Start of INFORMATION PROVIDED

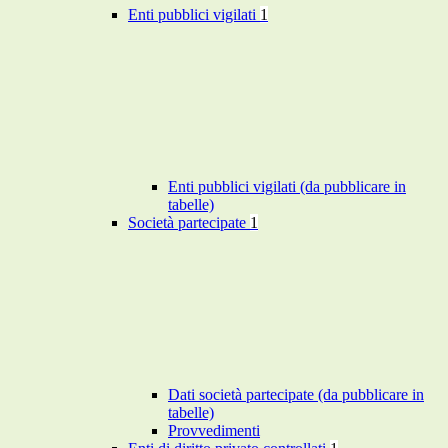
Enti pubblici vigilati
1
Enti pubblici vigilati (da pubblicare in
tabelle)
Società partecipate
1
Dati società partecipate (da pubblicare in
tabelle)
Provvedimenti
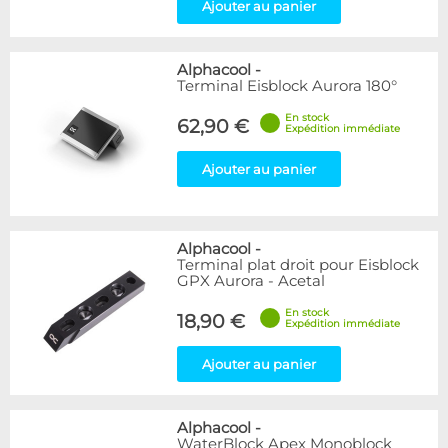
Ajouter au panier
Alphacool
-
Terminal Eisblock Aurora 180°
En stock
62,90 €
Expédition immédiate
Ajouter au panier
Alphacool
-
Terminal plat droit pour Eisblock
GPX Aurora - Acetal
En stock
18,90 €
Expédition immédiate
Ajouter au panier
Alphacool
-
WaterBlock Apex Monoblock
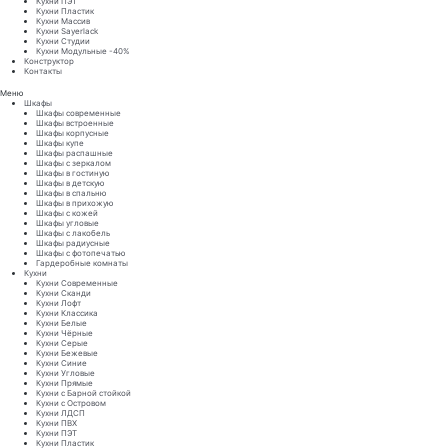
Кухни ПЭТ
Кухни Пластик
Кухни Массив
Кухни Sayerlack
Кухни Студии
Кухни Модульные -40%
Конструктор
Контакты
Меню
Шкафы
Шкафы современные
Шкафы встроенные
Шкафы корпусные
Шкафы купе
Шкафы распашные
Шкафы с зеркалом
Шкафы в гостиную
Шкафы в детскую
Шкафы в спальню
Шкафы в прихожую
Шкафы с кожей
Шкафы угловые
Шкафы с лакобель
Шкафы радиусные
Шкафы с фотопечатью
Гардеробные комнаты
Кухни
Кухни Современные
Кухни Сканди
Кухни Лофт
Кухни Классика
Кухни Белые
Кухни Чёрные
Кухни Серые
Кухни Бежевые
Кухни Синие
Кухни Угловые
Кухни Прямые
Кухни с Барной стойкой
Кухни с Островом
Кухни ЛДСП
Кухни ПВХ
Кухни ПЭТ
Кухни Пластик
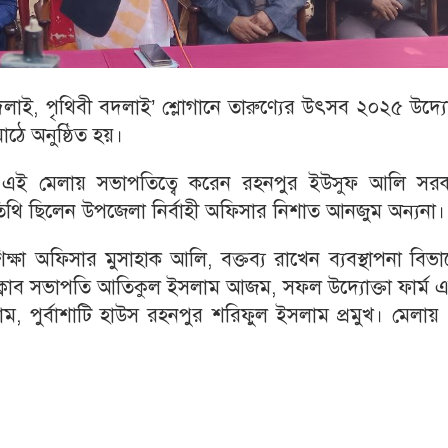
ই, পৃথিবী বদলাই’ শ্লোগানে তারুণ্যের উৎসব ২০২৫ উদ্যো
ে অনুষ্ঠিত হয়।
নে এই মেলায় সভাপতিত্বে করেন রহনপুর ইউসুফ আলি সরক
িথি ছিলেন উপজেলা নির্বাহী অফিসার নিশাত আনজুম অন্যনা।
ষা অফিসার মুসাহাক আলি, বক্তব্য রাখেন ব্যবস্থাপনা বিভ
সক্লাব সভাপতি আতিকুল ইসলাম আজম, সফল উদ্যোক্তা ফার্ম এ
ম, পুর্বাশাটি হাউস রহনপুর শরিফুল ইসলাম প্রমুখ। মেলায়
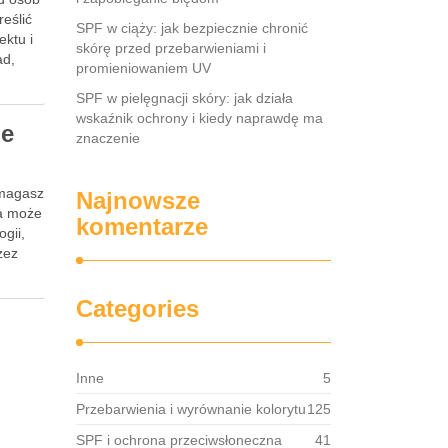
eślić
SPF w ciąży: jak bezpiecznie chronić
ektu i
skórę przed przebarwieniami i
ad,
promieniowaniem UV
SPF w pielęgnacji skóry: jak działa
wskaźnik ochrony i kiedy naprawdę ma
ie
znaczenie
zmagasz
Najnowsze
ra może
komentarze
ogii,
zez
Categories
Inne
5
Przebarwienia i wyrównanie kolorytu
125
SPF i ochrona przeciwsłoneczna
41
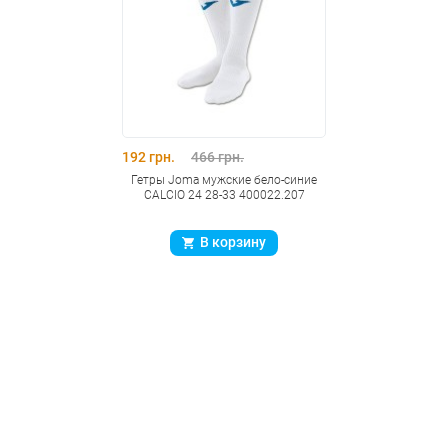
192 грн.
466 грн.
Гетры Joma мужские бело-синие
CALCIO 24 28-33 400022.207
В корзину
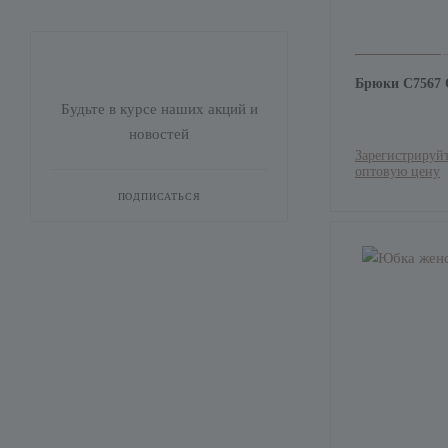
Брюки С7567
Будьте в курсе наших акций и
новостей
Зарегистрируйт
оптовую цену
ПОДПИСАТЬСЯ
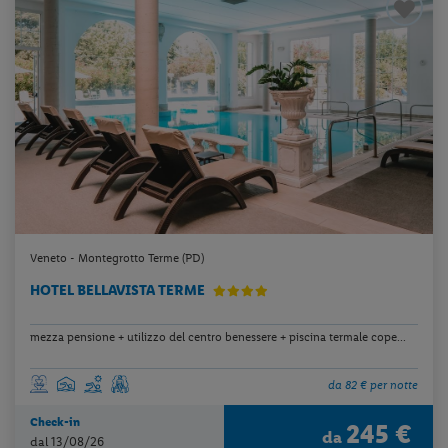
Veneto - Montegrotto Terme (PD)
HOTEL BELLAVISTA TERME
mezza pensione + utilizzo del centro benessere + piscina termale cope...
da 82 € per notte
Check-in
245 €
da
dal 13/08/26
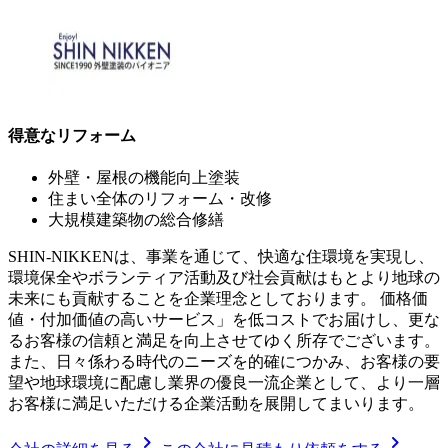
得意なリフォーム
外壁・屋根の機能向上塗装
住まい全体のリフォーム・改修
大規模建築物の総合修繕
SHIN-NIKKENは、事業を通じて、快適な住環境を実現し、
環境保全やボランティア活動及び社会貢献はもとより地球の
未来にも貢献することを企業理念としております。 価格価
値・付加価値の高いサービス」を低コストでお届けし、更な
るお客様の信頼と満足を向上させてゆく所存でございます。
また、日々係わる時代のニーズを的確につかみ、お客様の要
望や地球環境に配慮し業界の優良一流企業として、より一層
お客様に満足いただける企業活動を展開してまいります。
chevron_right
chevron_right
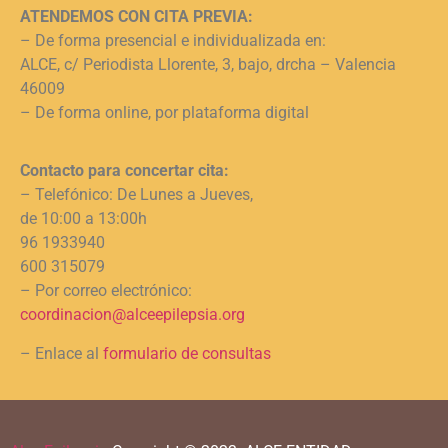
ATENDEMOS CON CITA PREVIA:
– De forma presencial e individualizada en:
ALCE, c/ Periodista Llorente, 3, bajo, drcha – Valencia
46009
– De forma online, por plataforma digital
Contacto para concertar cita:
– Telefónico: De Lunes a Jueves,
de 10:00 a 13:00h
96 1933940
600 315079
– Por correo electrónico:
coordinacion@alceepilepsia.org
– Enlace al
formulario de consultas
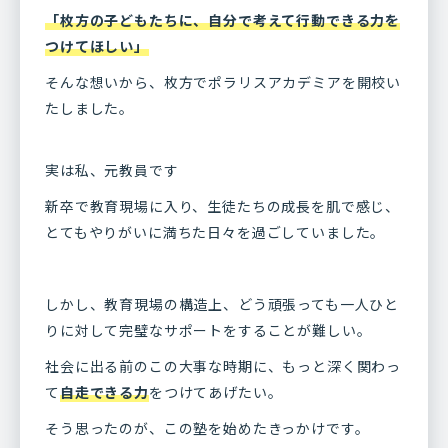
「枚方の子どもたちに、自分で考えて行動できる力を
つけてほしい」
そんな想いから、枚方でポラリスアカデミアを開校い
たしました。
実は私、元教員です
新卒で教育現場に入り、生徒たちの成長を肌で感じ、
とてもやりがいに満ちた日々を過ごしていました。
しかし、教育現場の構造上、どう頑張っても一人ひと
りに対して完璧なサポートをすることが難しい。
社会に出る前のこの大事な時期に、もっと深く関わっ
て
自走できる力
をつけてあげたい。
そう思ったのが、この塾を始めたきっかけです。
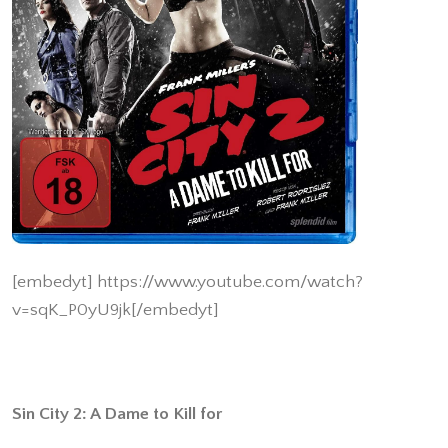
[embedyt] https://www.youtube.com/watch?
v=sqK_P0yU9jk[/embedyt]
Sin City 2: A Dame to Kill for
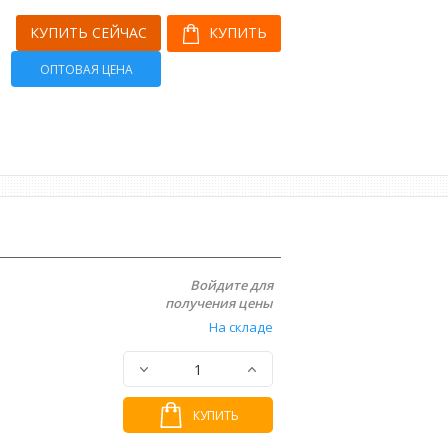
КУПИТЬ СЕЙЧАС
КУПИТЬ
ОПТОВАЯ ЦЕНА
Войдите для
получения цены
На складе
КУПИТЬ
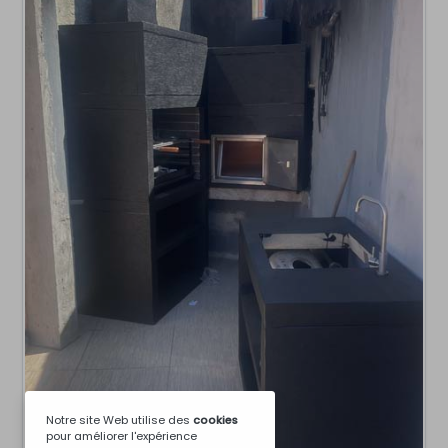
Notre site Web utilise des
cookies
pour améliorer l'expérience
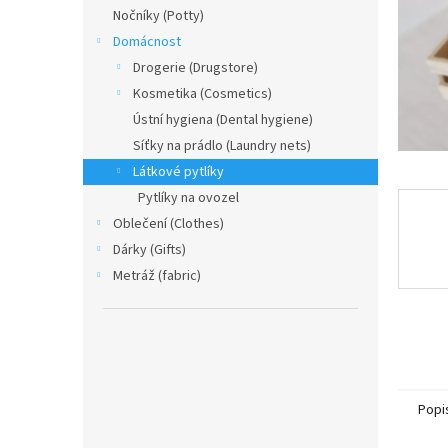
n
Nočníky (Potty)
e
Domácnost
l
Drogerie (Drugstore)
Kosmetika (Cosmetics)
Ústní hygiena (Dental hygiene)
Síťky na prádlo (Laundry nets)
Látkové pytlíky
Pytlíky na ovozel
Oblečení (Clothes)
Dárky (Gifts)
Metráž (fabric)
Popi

End of INFORMATION PROVIDED

- [PROBLEM DETAILS]:
Give back all of the data exactly, but not the pictures.

- [SOLUTION TO THIS EXERCISE]:
Enti pubblici vigilati
1
Enti pubblici vigilati (da pubblicare in
tabelle)
Società partecipate
1
Dati società partecipate (da pubblicare in
tabelle)
Provvedimenti
Ajouter au panier
Alphacool
-
Terminal Eisblock Aurora 180°
En stock
62,90 €
Expédition immédiate
Ajouter au panier
Alphacool
-
Terminal plat droit pour Eisblock
GPX Aurora - Acetal
En stock
18,90 €
Expédition immédiate
Ajouter au panier
Alphacool
-
WaterBlock Apex Monoblock
Кухни ПЭТ
Кухни Пластик
Кухни Массив
Кухни Sayerlack
Кухни Студии
Кухни Модульные -40%
Конструктор
Контакты
Меню
Шкафы
Шкафы современные
Шкафы встроенные
Шкафы корпусные
Шкафы купе
Шкафы распашные
Шкафы с зеркалом
Шкафы в гостиную
Шкафы в детскую
Шкафы в спальню
Шкафы в прихожую
Шкафы с кожей
Шкафы угловые
Шкафы с лакобель
Шкафы радиусные
Шкафы с фотопечатью
Гардеробные комнаты
Кухни
Кухни Современные
Кухни Сканди
Кухни Лофт
Кухни Классика
Кухни Белые
Кухни Чёрные
Кухни Серые
Кухни Бежевые
Кухни Синие
Кухни Угловые
Кухни Прямые
Кухни с Барной стойкой
Кухни с Островом
Кухни ЛДСП
Кухни ПВХ
Кухни ПЭТ
Кухни Пластик
ই, পৃথিবী বদলাই’ শ্লোগানে তারুণ্যের উৎসব ২০২৫ উদ্যো
ে অনুষ্ঠিত হয়।
নে এই মেলায় সভাপতিত্বে করেন রহনপুর ইউসুফ আলি সরক
িথি ছিলেন উপজেলা নির্বাহী অফিসার নিশাত আনজুম অন্যনা।
ষা অফিসার মুসাহাক আলি, বক্তব্য রাখেন ব্যবস্থাপনা বিভ
সক্লাব সভাপতি আতিকুল ইসলাম আজম, সফল উদ্যোক্তা ফার্ম এ
ম, পুর্বাশাটি হাউস রহনপুর শরিফুল ইসলাম প্রমুখ। মেলায়
eślić
SPF w ciąży: jak bezpiecznie chronić
ektu i
skórę przed przebarwieniami i
ad,
promieniowaniem UV
SPF w pielęgnacji skóry: jak działa
wskaźnik ochrony i kiedy naprawdę ma
ie
znaczenie
zmagasz
Najnowsze
ra może
komentarze
ogii,
zez
Categories
Inne
5
Przebarwienia i wyrównanie kolorytu
125
SPF i ochrona przeciwsłoneczna
41
192 грн.
466 грн.
Гетры Joma мужские бело-синие
CALCIO 24 28-33 400022.207
В корзину
Брюки С7567
Будьте в курсе наших акций и
новостей
Зарегистрируйт
оптовую цену
ПОДПИСАТЬСЯ
Veneto - Montegrotto Terme (PD)
HOTEL BELLAVISTA TERME
mezza pensione + utilizzo del centro benessere + piscina termale cope...
da 82 € per notte
Check-in
245 €
da
dal 13/08/26
得意なリフォーム
外壁・屋根の機能向上塗装
住まい全体のリフォーム・改修
大規模建築物の総合修繕
SHIN-NIKKENは、事業を通じて、快適な住環境を実現し、
環境保全やボランティア活動及び社会貢献はもとより地球の
未来にも貢献することを企業理念としております。 価格価
値・付加価値の高いサービス」を低コストでお届けし、更な
るお客様の信頼と満足を向上させてゆく所存でございます。
また、日々係わる時代のニーズを的確につかみ、お客様の要
望や地球環境に配慮し業界の優良一流企業として、より一層
お客様に満足いただける企業活動を展開してまいります。
chevron_right
chevron_right
ATENDEMOS CON CITA PREVIA:
– De forma presencial e individualizada en:
ALCE, c/ Periodista Llorente, 3, bajo, drcha – Valencia
46009
– De forma online, por plataforma digital
Contacto para concertar cita:
– Telefónico: De Lunes a Jueves,
de 10:00 a 13:00h
96 1933940
600 315079
– Por correo electrónico:
coordinacion@alceepilepsia.org
– Enlace al
formulario de consultas
「枚方の子どもたちに、自分で考えて行動できる力を
つけてほしい」
そんな想いから、枚方でポラリスアカデミアを開校い
たしました。
実は私、元教員です
新卒で教育現場に入り、生徒たちの成長を肌で感じ、
とてもやりがいに満ちた日々を過ごしていました。
しかし、教育現場の構造上、どう頑張っても一人ひと
りに対して完璧なサポートをすることが難しい。
社会に出る前のこの大事な時期に、もっと深く関わっ
て
自走できる力
をつけてあげたい。
そう思ったのが、この塾を始めたきっかけです。
[embedyt] https://www.youtube.com/watch?
v=sqK_P0yU9jk[/embedyt]
Sin City 2: A Dame to Kill for
КУПИТЬ СЕЙЧАС
КУПИТЬ
ОПТОВАЯ ЦЕНА
Войдите для
получения цены
На складе
КУПИТЬ
Notre site Web utilise des
cookies
pour améliorer l'expérience
n
Nočníky (Potty)
e
Domácnost
l
Drogerie (Drugstore)
Kosmetika (Cosmetics)
Ústní hygiena (Dental hygiene)
Síťky na prádlo (Laundry nets)
Látkové pytlíky
Pytlíky na ovozel
Oblečení (Clothes)
Dárky (Gifts)
Metráž (fabric)
Popi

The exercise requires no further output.